How does one deal individually with the experience of today’s heterogeneous temporalities? How do institutions manage asynchronicity? What are the effects of the shift to less obvious and sizable time control of internalised and individualised chronopolitics in regard to a common cultural experience?
The research unfolds through a narrative inquiry method combining analytical and artistic approaches in an essayist method of film practice and writing. On the one hand, through the loose leitmotif of ‘failing clock-time’ different aspects of ‘the flattening of time’ are explored in a series of ‘case studies’. Situated in the fields of particular interest for the recent economic development of ’immaterial labour’, these empirical investigations operate through the role of lifetime (age, biography) and time moods (imperatives, indicatives, subjunctives) in the age of digital technology. On the other hand, by means of fragmentation, montage, film and textual interventions and extractions, the research at hand develops specific artistic techniques of focusing – to develop filmic thinking and thought-images as an empowering sense of orientation within the current, fragmented human existence.

Weber, Julia
‚Hanging Around‘ as a Daily Social Occurrence – ‚Hanging Around‘ as an Artistic Strategy
In my PhD on ethnography and art, I intend to make the everyday cultural practice of ‚hanging around‘ – and the associated constructs of subject, time and place of various, still to be identified practitioners in this milieu or scene (such as the young, the homeless, those in need of social support, pensioners, writers) in Zurich, Graz and Berlin – visible, audible and the subject of debate in an abstract, compressed and fictionalised form through artefacts.
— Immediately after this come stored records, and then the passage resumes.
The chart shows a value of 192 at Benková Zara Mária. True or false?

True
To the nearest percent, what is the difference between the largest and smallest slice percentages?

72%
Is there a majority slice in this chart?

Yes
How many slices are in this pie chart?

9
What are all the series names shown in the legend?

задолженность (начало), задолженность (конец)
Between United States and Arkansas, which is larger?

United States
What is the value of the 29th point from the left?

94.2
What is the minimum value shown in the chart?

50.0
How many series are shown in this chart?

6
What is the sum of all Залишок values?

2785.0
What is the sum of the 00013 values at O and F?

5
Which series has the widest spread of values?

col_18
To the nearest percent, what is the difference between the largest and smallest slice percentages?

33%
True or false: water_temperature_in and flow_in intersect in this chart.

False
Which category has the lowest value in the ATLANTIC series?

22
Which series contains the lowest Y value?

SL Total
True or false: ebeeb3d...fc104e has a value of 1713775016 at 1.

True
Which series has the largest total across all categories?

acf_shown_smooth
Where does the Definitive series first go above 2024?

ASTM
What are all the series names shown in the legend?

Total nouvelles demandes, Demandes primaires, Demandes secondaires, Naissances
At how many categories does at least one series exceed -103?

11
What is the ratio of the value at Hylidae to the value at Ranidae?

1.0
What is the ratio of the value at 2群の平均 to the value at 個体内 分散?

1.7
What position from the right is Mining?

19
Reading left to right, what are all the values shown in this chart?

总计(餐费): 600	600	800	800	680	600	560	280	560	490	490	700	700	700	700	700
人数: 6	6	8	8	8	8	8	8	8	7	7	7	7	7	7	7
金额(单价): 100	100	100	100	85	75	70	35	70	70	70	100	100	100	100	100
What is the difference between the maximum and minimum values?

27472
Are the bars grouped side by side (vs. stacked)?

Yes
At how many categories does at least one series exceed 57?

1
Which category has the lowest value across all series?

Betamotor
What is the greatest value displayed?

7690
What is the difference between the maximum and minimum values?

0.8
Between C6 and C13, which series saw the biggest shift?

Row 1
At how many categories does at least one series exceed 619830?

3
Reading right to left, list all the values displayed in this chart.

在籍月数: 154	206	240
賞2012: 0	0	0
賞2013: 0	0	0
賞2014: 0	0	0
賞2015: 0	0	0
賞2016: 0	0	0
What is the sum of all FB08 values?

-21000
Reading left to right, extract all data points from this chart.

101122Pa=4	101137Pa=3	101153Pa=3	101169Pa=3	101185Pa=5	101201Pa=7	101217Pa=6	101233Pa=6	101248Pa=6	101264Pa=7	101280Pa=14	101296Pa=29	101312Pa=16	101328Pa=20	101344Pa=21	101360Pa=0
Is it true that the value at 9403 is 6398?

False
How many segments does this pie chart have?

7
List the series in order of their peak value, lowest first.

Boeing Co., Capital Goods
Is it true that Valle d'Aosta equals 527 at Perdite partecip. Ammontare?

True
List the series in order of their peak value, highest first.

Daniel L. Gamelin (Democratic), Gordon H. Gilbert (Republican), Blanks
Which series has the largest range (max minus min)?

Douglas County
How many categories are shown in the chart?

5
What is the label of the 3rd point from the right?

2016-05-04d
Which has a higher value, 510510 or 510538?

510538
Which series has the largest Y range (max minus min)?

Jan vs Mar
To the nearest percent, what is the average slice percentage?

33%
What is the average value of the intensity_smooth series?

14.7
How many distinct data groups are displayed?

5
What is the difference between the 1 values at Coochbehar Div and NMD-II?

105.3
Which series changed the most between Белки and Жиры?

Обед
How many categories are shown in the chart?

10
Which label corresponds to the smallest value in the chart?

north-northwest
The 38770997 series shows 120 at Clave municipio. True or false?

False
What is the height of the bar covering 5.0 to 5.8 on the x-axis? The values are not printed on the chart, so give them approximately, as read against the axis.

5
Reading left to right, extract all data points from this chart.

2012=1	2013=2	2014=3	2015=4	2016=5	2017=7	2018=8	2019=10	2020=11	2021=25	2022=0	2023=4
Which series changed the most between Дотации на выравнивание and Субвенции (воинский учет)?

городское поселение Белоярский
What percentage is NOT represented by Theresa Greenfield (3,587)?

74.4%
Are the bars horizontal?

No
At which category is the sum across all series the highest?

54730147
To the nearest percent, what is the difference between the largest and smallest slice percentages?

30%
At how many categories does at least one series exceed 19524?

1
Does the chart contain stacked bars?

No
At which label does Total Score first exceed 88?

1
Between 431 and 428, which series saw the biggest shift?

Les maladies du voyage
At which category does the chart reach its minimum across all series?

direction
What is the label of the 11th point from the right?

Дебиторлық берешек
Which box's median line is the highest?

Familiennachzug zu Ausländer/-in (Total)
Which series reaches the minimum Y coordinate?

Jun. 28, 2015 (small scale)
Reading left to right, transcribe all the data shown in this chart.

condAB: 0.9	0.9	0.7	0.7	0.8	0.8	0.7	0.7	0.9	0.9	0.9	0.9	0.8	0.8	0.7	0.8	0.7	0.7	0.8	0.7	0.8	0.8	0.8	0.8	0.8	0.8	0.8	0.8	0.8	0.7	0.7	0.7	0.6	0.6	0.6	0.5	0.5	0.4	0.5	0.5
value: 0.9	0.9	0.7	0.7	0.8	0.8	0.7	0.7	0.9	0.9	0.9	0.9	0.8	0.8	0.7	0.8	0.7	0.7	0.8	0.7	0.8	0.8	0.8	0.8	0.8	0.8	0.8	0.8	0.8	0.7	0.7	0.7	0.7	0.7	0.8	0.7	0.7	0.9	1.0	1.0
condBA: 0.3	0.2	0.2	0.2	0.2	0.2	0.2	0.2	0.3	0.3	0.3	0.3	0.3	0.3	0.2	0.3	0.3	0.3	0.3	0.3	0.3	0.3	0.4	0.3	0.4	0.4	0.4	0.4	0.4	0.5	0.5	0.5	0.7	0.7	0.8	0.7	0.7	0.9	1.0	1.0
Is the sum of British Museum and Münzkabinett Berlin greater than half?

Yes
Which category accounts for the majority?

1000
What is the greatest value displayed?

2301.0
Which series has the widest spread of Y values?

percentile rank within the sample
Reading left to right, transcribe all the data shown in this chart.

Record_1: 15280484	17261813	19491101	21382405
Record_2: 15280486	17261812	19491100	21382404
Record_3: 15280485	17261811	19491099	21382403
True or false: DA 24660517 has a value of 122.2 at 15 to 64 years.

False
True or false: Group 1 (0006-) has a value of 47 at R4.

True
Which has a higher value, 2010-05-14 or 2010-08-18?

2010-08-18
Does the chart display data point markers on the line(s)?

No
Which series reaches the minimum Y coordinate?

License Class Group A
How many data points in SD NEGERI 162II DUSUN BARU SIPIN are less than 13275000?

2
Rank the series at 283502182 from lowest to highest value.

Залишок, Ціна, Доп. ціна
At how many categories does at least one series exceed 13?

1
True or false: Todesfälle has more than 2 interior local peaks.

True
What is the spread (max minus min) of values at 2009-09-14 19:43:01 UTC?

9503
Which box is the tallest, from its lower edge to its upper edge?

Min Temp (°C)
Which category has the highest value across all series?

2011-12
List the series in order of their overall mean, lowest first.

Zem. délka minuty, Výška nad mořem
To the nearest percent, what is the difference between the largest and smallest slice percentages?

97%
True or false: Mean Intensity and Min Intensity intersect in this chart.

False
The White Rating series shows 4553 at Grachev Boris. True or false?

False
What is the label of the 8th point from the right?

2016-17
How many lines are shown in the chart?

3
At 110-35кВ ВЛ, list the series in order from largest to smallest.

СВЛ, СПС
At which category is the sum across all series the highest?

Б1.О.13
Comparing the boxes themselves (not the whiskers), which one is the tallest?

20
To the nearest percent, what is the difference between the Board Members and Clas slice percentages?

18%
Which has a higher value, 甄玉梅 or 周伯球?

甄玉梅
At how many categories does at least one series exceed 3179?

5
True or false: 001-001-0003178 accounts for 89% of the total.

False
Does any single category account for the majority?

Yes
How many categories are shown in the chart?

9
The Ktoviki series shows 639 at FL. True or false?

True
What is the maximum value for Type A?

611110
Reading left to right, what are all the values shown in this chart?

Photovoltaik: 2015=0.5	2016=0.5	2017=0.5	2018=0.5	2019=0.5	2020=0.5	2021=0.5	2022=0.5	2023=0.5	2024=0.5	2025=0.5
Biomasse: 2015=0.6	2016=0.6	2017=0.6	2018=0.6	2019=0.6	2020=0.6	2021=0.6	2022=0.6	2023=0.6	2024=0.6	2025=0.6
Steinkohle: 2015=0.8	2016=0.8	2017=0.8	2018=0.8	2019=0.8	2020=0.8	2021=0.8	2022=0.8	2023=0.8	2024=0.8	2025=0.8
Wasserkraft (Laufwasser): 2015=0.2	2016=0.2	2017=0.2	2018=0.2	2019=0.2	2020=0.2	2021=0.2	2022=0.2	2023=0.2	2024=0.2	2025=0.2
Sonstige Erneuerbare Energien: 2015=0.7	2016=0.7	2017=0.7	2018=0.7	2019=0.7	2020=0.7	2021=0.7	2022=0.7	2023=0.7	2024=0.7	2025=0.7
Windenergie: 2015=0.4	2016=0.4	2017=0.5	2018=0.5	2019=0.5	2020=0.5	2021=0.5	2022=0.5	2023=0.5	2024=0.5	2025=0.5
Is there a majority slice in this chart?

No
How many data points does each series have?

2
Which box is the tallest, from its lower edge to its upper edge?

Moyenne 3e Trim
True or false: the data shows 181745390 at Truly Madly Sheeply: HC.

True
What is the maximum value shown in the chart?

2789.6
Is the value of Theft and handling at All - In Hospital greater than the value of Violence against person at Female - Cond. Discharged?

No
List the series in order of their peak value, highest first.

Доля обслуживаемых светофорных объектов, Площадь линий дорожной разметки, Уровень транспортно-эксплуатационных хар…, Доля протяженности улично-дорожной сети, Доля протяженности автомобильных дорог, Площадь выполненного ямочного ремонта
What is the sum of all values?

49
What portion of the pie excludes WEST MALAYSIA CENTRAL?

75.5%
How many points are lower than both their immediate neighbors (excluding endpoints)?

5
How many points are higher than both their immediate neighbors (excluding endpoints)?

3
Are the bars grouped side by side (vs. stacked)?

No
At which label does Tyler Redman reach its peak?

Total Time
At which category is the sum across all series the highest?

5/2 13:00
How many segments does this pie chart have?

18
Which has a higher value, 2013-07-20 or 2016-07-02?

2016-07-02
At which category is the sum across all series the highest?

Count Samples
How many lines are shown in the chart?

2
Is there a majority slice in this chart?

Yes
The focus here is on the following questions: How can we identify the practice of ‚hanging around‘? In what kind of places does the practice occur? What associations of meaning and relevance (experiences, wishes, fantasies, dreams) unite the practitioners in this milieu with their individual and collective everyday habits? In terms of methodology, I use ‚hanging around‘ as an artistic and ethnographic research strategy and experiment with different media methods of accessing everyday social realities (photography, text, audio, sketches).
Furthermore, I will not only point out urban social transformation processes, taking the example of the everyday practice of ‚hanging around‘, but will also execute artistic interventions in public spaces. I will use the experience gained from the analysis and the ‚hanging around‘ as an artistic and ethnographic strategy for artistic intervention work (such as performances, installations).